Erectile Function and Ejaculation
- In the short term, patients’ erectile function typically remains the same after treatment as before.
- Erectile function usually declines with age. Patients may eventually experience a decrease in erectile function after radiation; however, it is not always clear how much is due to normal aging versus radiation.
- After prostate radiation, patients often produce less ejaculate (semen) due to long-term effects on prostate function.
How Long Side Effects Last and Red Flags
- Most of the above radiation side effects will go away six to eight weeks after treatment. Patients rarely have lingering side effects that last longer.
- If you develop any unusual side effects (e.g., fever, pain or blood in urine), notify your radiation team immediately. These side effects may indicate an infection.

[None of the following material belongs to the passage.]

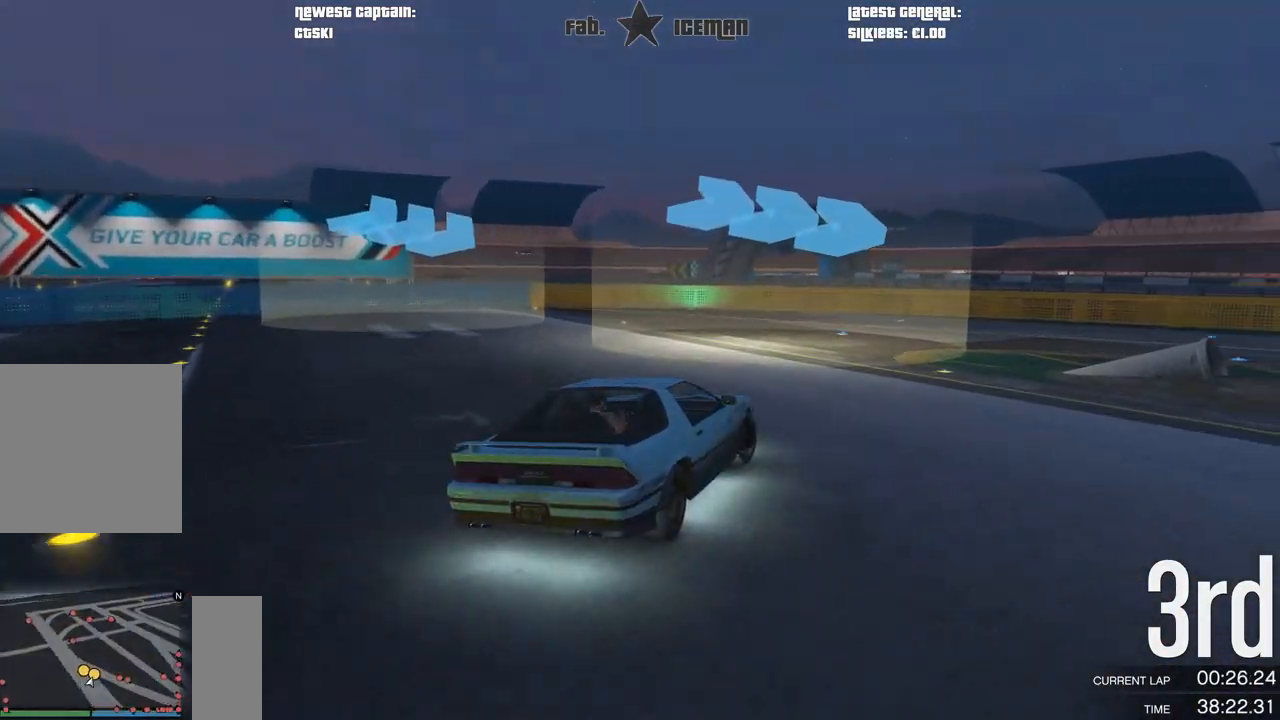
{"buttons": ["R2"], "left_stick": "right", "right_stick": "center", "events": []}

Long-term Radiation Side Effects
- Rectal bleeding: Patients have a small risk of long-term rectal bleeding with bowel movements. Fortunately, this risk has significantly decreased with hydrogel spacers like SpaceOAR. If you see blood in your stools, contact your radiation team and/or primary care doctor to determine the cause.

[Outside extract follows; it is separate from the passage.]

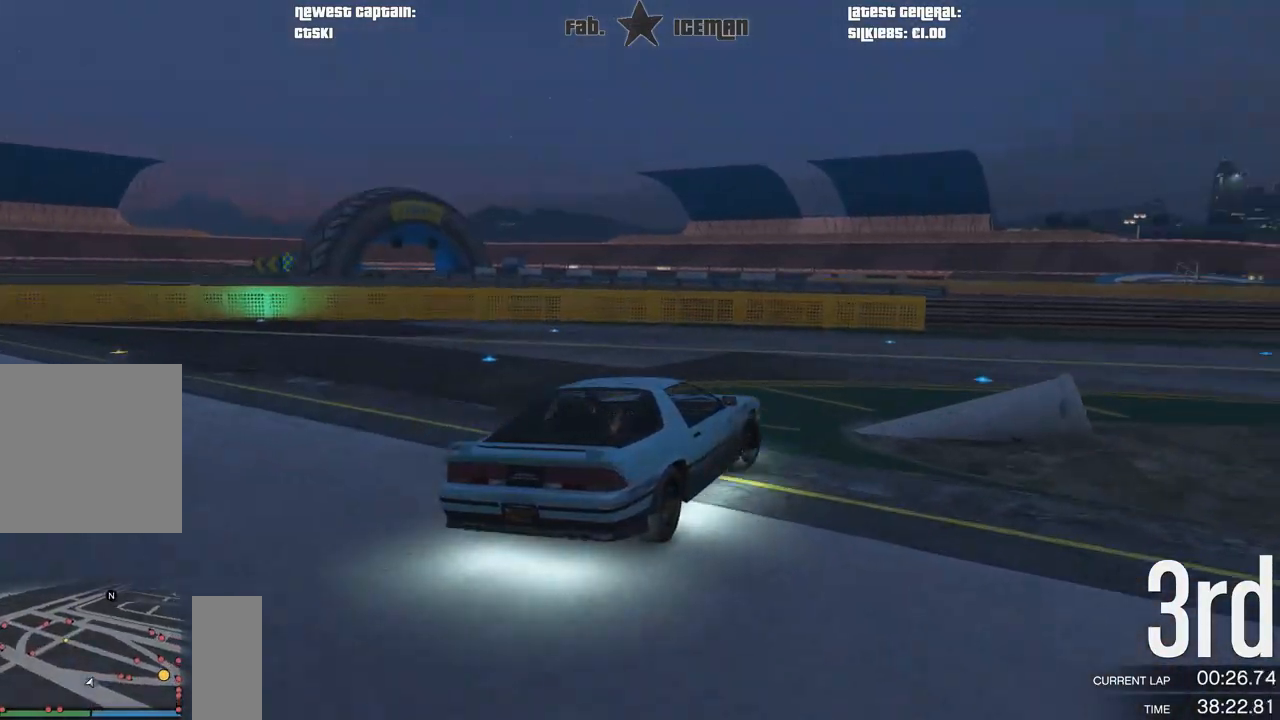
{"buttons": ["R2"], "left_stick": "right", "right_stick": "center", "events": []}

- Urinary symptom flare: Occasionally, urinary symptoms may increase (or flare up) six to 18 months after treatment. This increase typically goes away on its own or in response to anti-inflammatory medication.
Recovery from Radiation Therapy
You will likely have a follow-up appointment within four to eight weeks after your radiation treatments end.
We will check to make sure any treatment-related side effects have resolved or are improving.
PSA Tests after Treatment
After treatment ends, you will follow up with your urologist to resume prostate-specific antigen (PSA) surveillance. We recommend:
- You have your first PSA test three months later
- Then you have one every six months for the first three to five years
- After that, you have yearly exams
PSA typically declines over time. However, it is common to experience a PSA bounce within the first couple of years after treatment. This is normal.
Please discuss any concerns you have over your PSA value with your radiation oncologist.
Taking Care of Your Overall Health
- We encourage all our patients to use this opportunity to improve their overall health.
- We recommend you meet with a dietitian and exercise regularly (to the extent you can with other medical conditions). The Valley Health and Wellness Center offers an exercise therapy evaluation, which we can refer you to as desired.
- You may also wish to meet with one of our social workers to address issues that can affect your overall health (e.g., financial stress). Social workers can also connect you other Valley cancer support services.